▼

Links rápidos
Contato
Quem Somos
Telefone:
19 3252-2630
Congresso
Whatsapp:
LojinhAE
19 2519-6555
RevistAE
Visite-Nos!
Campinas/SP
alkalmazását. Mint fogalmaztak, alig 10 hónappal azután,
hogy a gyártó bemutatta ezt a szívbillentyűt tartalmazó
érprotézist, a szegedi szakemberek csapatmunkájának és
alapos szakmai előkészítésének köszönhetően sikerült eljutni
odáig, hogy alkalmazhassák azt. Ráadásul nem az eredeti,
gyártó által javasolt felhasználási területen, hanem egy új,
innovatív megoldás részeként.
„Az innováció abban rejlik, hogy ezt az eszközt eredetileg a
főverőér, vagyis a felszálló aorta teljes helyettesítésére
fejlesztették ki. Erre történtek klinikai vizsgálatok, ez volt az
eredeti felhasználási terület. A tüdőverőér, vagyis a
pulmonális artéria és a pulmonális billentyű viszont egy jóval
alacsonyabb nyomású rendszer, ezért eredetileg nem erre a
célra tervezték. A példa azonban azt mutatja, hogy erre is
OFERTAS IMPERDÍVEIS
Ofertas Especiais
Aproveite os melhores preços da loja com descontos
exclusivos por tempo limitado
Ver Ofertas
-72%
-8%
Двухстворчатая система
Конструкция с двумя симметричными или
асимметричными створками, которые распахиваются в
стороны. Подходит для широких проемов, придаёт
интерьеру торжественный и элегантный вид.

▲

- **Directive**
An exact restatement of all the entries above is needed.

- **Reply**
Links rápidos
Contato
Quem Somos
Telefone:
19 3252-2630
Congresso
Whatsapp:
LojinhAE
19 2519-6555
RevistAE
Visite-Nos!
Campinas/SP
alkalmazását. Mint fogalmaztak, alig 10 hónappal azután,
hogy a gyártó bemutatta ezt a szívbillentyűt tartalmazó
érprotézist, a szegedi szakemberek csapatmunkájának és
alapos szakmai előkészítésének köszönhetően sikerült eljutni
odáig, hogy alkalmazhassák azt. Ráadásul nem az eredeti,
gyártó által javasolt felhasználási területen, hanem egy új,
innovatív megoldás részeként.
„Az innováció abban rejlik, hogy ezt az eszközt eredetileg a
főverőér, vagyis a felszálló aorta teljes helyettesítésére
fejlesztették ki. Erre történtek klinikai vizsgálatok, ez volt az
eredeti felhasználási terület. A tüdőverőér, vagyis a
pulmonális artéria és a pulmonális billentyű viszont egy jóval
alacsonyabb nyomású rendszer, ezért eredetileg nem erre a
célra tervezték. A példa azonban azt mutatja, hogy erre is
OFERTAS IMPERDÍVEIS
Ofertas Especiais
Aproveite os melhores preços da loja com descontos
exclusivos por tempo limitado
Ver Ofertas
-72%
-8%
Двухстворчатая система
Конструкция с двумя симметричными или
асимметричными створками, которые распахиваются в
стороны. Подходит для широких проемов, придаёт
интерьеру торжественный и элегантный вид.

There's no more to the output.